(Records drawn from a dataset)
■ ■ ■ ■

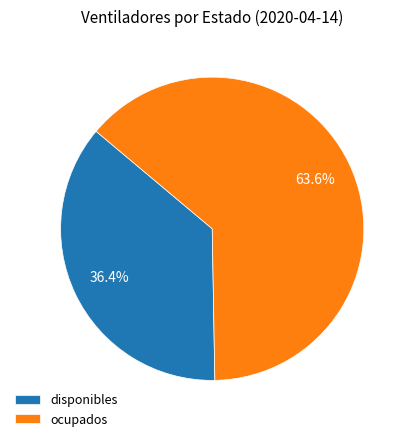

What is the largest slice in the pie chart?

ocupados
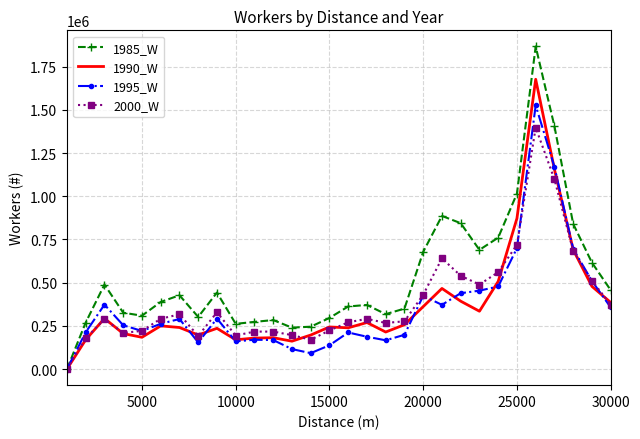

Which series has the largest range (max minus min)?

1985_W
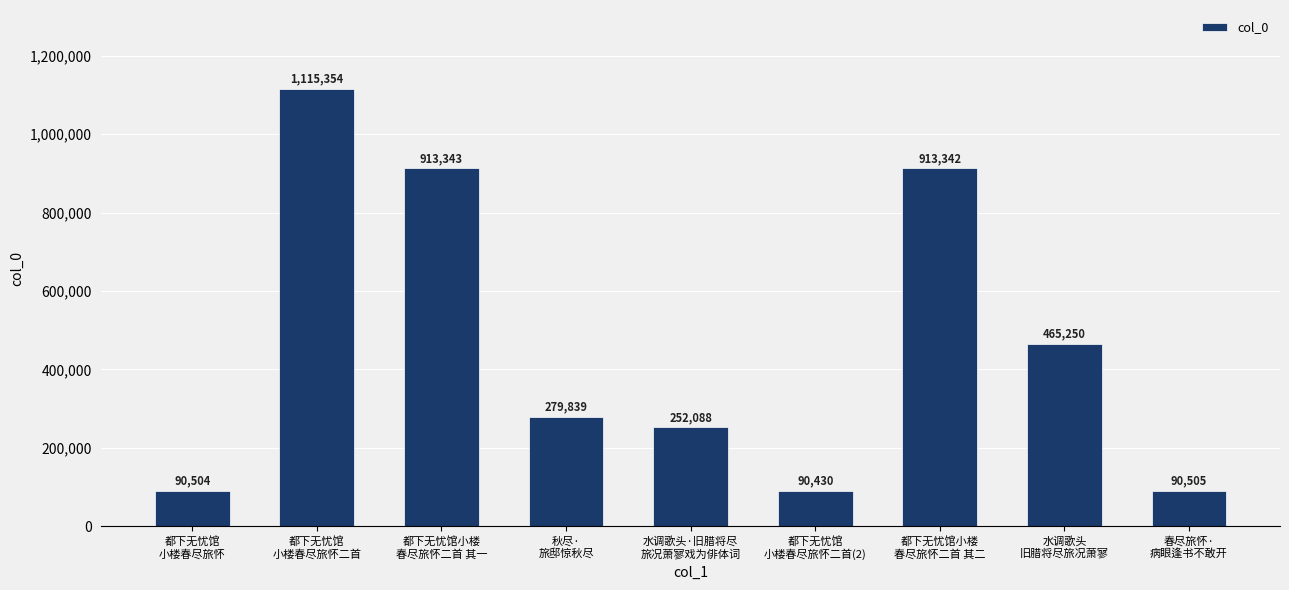

Reading left to right, what are all the values shown in this chart?

都下无忧馆
小楼春尽旅怀=90504	都下无忧馆
小楼春尽旅怀二首=1115354	都下无忧馆小楼
春尽旅怀二首 其一=913343	秋尽·
旅邸惊秋尽=279839	水调歌头·旧腊将尽
旅况萧寥戏为俳体词=252088	都下无忧馆
小楼春尽旅怀二首(2)=90430	都下无忧馆小楼
春尽旅怀二首 其二=913342	水调歌头
旧腊将尽旅况萧寥=465250	春尽旅怀·
病眼逢书不敢开=90505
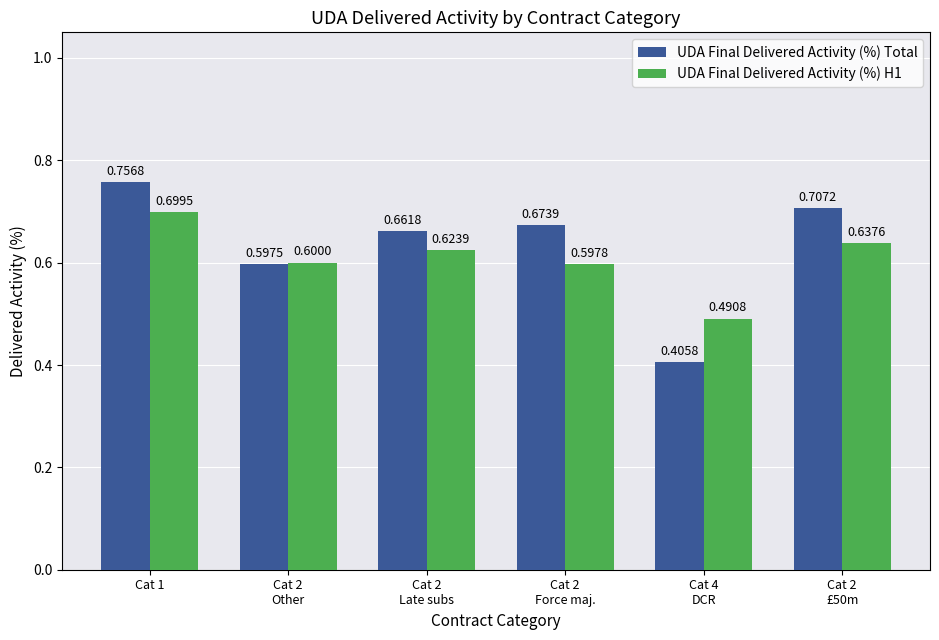

The value of UDA Final Delivered Activity (%) H1 at Cat 2
Late subs is 0.8. True or false?

False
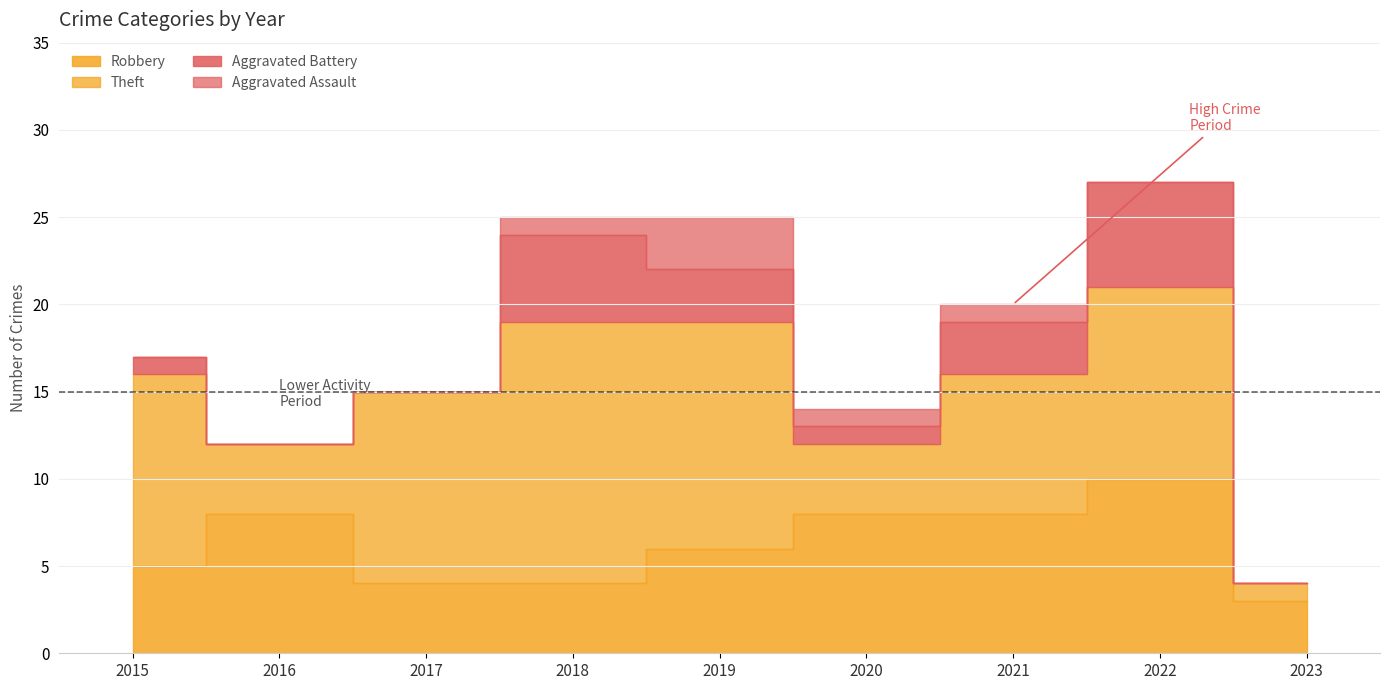

At which label is Theft closest to 8?

2021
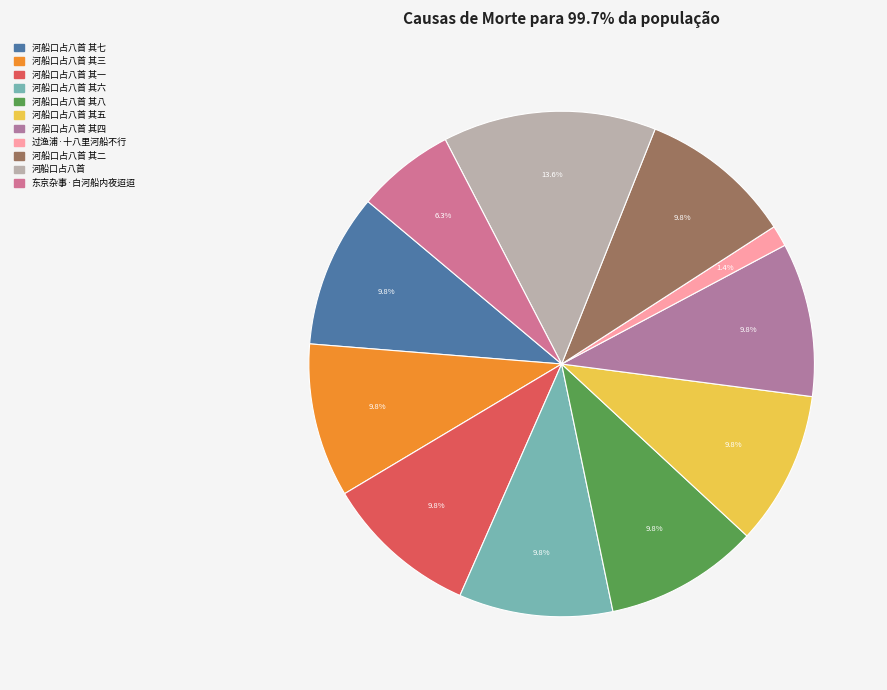

Which slice is the smallest?

过渔浦·十八里河船不行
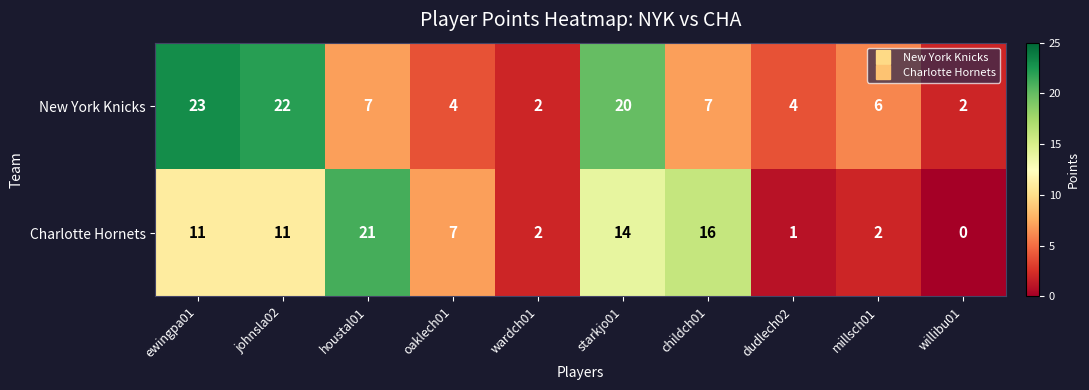

What is the spread (max minus min) of values at starkjo01?

6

■ ■ ■ ■

◆ **Task statement**
Rewrite the listing from the line holding "At which label is Theft closest to 8?" through the end of the listing, inclusive, putting "range" in place of "spread" and leaving everything else unchanged. Omit the pictures.

◆ **Task output**
At which label is Theft closest to 8?

2021

Which slice is the smallest?

过渔浦·十八里河船不行

What is the range (max minus min) of values at starkjo01?

6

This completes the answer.